Наверно, уже в сотый раз Дровосек посмотрел на часы и, помахав мне рукой, вышел из дома. Я набралась терпения и стала ждать… Я тысячу раз пожалела о том, что сейчас у меня нет возможности подойти к зеркалу. Если бы я только могла, я бы обязательно посмотрела на свое отражение и привела себя в порядок. Я, наверно, ужасно выгляжу. Просто ужасно! Не причесывалась, не умывалась и уж тем более не красила губы.
Я представила, как Лось вместе с другими нашими парнями передаст Дровосеку деньги и поедет сюда. Признаться честно, мне показалось, что у меня просто не хватит сил дождаться этой счастливой минуты. Я знала, что первым, кто забежит в дом, будет Лось, и до мельчайших подробностей представила нашу встречу. Он кинется к моим ногам, начнет развязывать веревки и говорить о том, как сильно он за меня переживал и как он меня любит. В его глазах будут стоять слезы, а руки будут дрожать. Он позабудет о конспирации и будет говорить мне о своих чувствах, совершенно позабыв о том, что рядом с ним стоят наши ребята, которые довольно тесно общаются с моим братом и могут рассказать ему о наших отношениях. А я и не буду его останавливать, потому что больше не хочу скрывать свои чувства. Я громко разревусь, брошусь ему на шею и тут же скажу, что с огромной радостью выйду за него замуж и что я уверена в том, что мой брат благословит наш союз и мы проживем в мире и согласии долгие и долгие годы. Все будет именно так, а по-другому не может и быть. Я больше не хочу прятаться от самой себя. Я хочу быть любимой, любить и жить полноценной жизнью, которой живут другие женщины.
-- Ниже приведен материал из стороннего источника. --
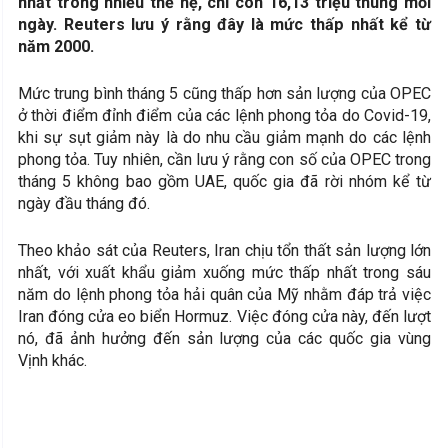
nhất trong nhiều thế hệ, chỉ còn 16,13 triệu thùng mỗi
ngày. Reuters lưu ý rằng đây là mức thấp nhất kể từ
năm 2000.
Mức trung bình tháng 5 cũng thấp hơn sản lượng của OPEC
ở thời điểm đỉnh điểm của các lệnh phong tỏa do Covid-19,
khi sự sụt giảm này là do nhu cầu giảm mạnh do các lệnh
phong tỏa. Tuy nhiên, cần lưu ý rằng con số của OPEC trong
tháng 5 không bao gồm UAE, quốc gia đã rời nhóm kể từ
ngày đầu tháng đó.
Theo khảo sát của Reuters, Iran chịu tổn thất sản lượng lớn
nhất, với xuất khẩu giảm xuống mức thấp nhất trong sáu
năm do lệnh phong tỏa hải quân của Mỹ nhằm đáp trả việc
Iran đóng cửa eo biển Hormuz. Việc đóng cửa này, đến lượt
nó, đã ảnh hưởng đến sản lượng của các quốc gia vùng
Vịnh khác.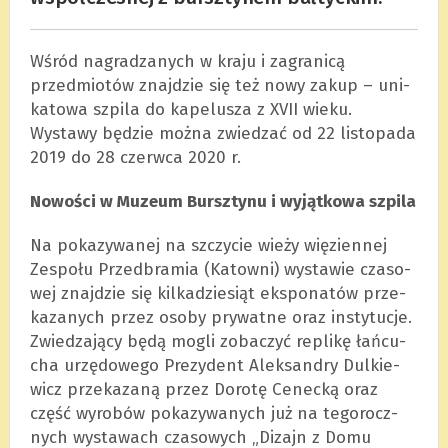
Wśród nagra­dza­nych w kraju i zagra­nicą
przedmio­tów znaj­dzie się też nowy zakup – uni­
ka­towa szpila do kape­lu­sza z XVII wieku.
Wystawy będzie można zwie­dzać od 22 listo­pada
2019 do 28 czerwca 2020 r.
Nowo­ści w Muzeum Bursz­tynu i wyjąt­kowa szpila
Na poka­zy­wa­nej na szczy­cie wieży wię­zien­nej
Zespołu Przed­bra­mia (Katowni) wysta­wie cza­so­
wej znaj­dzie się kil­ka­dzie­siąt eks­po­na­tów prze­
ka­za­nych przez osoby pry­watne oraz insty­tu­cje.
Zwie­dza­jący będą mogli zoba­czyć replikę łań­cu­
cha urzę­do­wego Pre­zy­dent Alek­san­dry Dul­kie­
wicz prze­ka­zaną przez Dorotę Cenecką oraz
część wyro­bów poka­zy­wa­nych już na tego­rocz­
nych wysta­wach cza­so­wych „Dizajn z Domu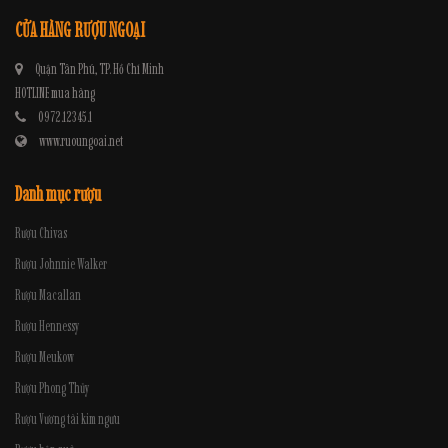
CỬA HÀNG RƯỢU NGOẠI
Quận Tân Phú, TP. Hồ Chí Minh
HOTLINE mua hàng
0972.12345.1
www.ruoungoai.net
Danh mục rượu
Rượu Chivas
Rượu Johnnie Walker
Rượu Macallan
Rượu Hennessy
Rượu Meukow
Rượu Phong Thủy
Rượu Vương tài kim ngưu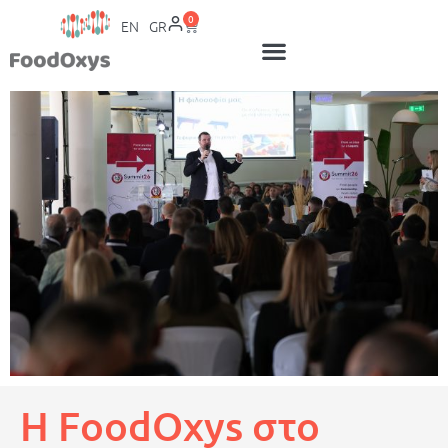
0
EN
GR
Η FoodOxys στο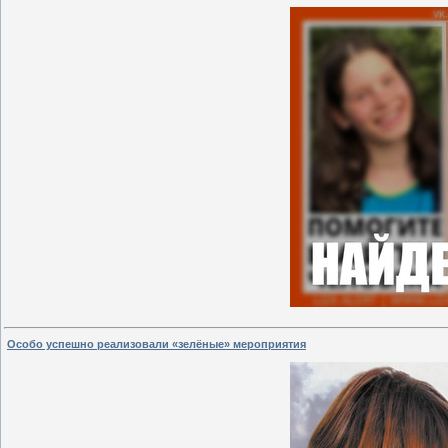
Особо успешно реализовали «зелёные» мероприятия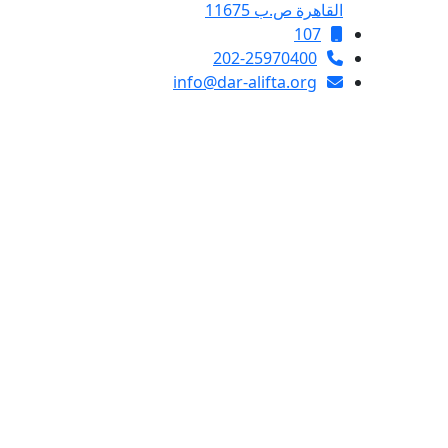
القاهرة ص.ب 11675
107
202-25970400
info@dar-alifta.org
Я даже подумала о том, что первым делом поеду вместе с Игорем к своему брату. Я обниму Женьку за плечи, расскажу ему, как я за него отомстила, и представлю ему его друга, моего будущего мужа, который будет теперь вместе со мной идти по жизни, оберегать, лелеять, холить, любить, пытаться меня понимать и выполнять мои многочисленные капризы… Я улыбалась своим мыслям и думала о том, что сижу слишком долго, что мое затворничество затянулось, что вот сейчас… сейчас это произойдет. Еще немного. Еще капельку терпения…
Когда входная дверь распахнулась, а на пороге появились Вован и Олег, я почувствовала, как сильно заколотилось мое сердце, и закричала:
– Блин, ну что же вы так долго! Я тут уже устала! У меня и руки занемели, и нос чешется! Ребята, родные мои! Вы не представляете, как я счастлива вас увидеть. Как я счастлива!!! Как долго я ждала этой минуты! А где Лось?
– Да он… это… – Вован встал рядом со мной и посмотрел на меня растерянным взглядом.
– Что он?
– Да он, это…
– Что он это? Ну говори, не томи!
– У него от твоего похищения крышу снесло. Так переживал, что напился, сел в машину и куда-то уехал.
– Как это? Куда? Он жив?
– Да жив он, не паникуй.
– Слава богу! – облегченно вздохнула я.
– В гипсе лежит твой Лось. Нога у него сломана.
– Так он в больнице?
– В больнице. Не переживай, оклемается и бегать начнет. Он, когда узнал, что мы тебя выкупать едем, был готов прямо с перевязанной головой и загипсованной ногой к тебе лететь, но он пока даже на костыли встать не смог. Мы его уверили, что все нормально будет. Да не смотри ты так испуганно. Никто тебе не врет. Он скоро как новенький будет. Починят врачи твоего Лося, словно поломанную игрушку. Просто у человека сотрясение и несколько переломов. Ничего из ряда вон выходящего нет.
– Зачем же он пьяный за руль сел?
– С горя. Любит, наверно, тебя.
– С чего ты взял?
– Только слепой этого не заметил бы. Об этом все наши ребята давно знают. Никто против вашей любви ничего не имеет. Что мы, не живые люди!
– Вован, вы деньги отдали? – немного успокоившись, спросила я.
– Отдали. Ровно пятьсот тысяч долларов, как похититель требовал.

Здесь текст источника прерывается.